Nor does the bill stop there. For those who would repeal the First Amendment in the name of national security, S. 1400 would repudiate the "clear and present danger" doctrine, declaring it illegal to incite others "to engage in conduct which then or at any future time would facilitate the overthrow or destruction by force of the government." Or, for those concerned about state secrets, the measure would make it a felony for any federal employee to disclose classified information to "unauthorized recipients," no matter how trivial the information or how absurd the classification.

But where S. 1400 truly matches the civil libertarians' worst nightmares is in the two sections allowing public officials to excuse crimes by citing their "public duty" or orders from superiors.

Consider, for example, the criminal charges against former White House aides John D. Ehrlichman and Egil Krogh, charges stemming from the burglary of Daniel Ellsberg's psychiatrist's office. Before Krogh pleaded guilty, both he and Ehrlichman asked that their cases be dismissed, arguing that they were acting as "officers of the United States." Ehrlichman's lawyer carried the point further, stating: "The President specifically directed Ehrlichman to make known to Krogh, [David] Young and Charles Colson that [the investigation of Ellsberg] was impressed with a national security characteristic.

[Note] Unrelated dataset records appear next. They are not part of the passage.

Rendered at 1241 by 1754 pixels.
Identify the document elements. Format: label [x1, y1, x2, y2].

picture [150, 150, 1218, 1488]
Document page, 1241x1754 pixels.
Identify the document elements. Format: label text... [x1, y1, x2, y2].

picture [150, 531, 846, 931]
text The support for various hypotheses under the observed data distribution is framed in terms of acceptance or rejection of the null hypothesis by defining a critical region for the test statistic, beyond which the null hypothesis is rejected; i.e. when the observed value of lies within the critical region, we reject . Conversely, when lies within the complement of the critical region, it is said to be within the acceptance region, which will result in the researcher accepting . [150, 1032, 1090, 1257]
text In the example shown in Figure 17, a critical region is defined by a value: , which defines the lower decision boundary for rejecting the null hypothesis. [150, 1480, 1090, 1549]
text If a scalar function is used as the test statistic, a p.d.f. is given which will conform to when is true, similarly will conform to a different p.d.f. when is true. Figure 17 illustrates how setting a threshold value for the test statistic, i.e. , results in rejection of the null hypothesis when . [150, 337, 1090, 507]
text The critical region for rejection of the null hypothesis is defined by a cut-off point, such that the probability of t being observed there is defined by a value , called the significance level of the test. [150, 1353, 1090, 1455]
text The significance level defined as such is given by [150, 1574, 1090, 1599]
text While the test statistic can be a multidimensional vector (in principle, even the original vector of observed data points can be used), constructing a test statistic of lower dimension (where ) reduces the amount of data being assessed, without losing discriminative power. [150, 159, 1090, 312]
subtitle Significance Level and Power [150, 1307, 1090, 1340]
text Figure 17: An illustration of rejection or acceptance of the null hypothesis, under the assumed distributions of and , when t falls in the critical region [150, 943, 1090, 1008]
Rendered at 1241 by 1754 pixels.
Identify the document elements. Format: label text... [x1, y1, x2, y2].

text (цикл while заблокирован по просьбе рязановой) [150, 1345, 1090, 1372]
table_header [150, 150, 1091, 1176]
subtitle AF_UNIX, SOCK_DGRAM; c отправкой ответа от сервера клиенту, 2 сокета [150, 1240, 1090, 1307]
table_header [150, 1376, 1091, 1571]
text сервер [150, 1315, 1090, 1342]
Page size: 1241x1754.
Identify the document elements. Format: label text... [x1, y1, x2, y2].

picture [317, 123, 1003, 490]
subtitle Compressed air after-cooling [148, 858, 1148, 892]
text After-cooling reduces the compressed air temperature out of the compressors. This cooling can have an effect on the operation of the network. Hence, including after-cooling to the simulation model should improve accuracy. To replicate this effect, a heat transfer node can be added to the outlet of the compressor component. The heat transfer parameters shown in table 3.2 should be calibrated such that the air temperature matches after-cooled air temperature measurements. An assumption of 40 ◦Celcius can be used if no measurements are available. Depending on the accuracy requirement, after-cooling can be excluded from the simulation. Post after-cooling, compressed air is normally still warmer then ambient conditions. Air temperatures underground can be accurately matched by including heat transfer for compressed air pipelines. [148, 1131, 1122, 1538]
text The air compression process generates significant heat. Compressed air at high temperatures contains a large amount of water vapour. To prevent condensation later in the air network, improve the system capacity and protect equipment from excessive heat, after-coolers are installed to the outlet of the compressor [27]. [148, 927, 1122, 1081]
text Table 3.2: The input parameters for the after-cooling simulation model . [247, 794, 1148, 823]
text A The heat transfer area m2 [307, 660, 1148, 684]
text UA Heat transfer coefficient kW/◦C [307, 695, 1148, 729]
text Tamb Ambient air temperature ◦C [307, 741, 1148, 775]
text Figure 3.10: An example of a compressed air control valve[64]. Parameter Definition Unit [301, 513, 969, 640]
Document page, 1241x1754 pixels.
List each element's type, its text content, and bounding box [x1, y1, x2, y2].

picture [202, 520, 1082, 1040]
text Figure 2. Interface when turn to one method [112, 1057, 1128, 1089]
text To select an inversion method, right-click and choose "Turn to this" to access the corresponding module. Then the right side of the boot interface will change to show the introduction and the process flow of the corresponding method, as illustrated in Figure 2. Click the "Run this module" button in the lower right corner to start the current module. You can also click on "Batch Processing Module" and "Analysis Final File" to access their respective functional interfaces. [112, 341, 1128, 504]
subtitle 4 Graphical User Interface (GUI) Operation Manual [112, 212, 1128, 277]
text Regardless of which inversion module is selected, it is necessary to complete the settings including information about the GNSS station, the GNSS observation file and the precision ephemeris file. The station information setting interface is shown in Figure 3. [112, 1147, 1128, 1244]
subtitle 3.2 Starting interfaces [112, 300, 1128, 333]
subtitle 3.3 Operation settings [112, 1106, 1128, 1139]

Ehrlichman's attorney based his argument on the old principle that there can be no crime without a guilty mind, a mens rea. He stated: "The essence of the crime of conspiracy is . evil intent. The association of persons with honest intent is not a conspiracy, and the association of Ehrlichman with the others on a presidential assignment cannot be transformed into a criminal conspiracy.' Then consider Adolf Eichmann contending in an Israeli courtroom that he was not guilty of the mass slaughter of Jews because he did not have the requisite evil or criminal intent, that he had merely obeyed superior orders. Or consider the words of Lt. Calley, testifying Feb. 22, 1971, at his court-martial for the Maylai massacre:

"Well, I was ordered to go in there and destroy the enemy. That was my job that day. That was the mission I was given . . I felt then and I still do that I acted as I was directed and I carried out the orders that I was given, and I do not feel wrong in doing so, sir."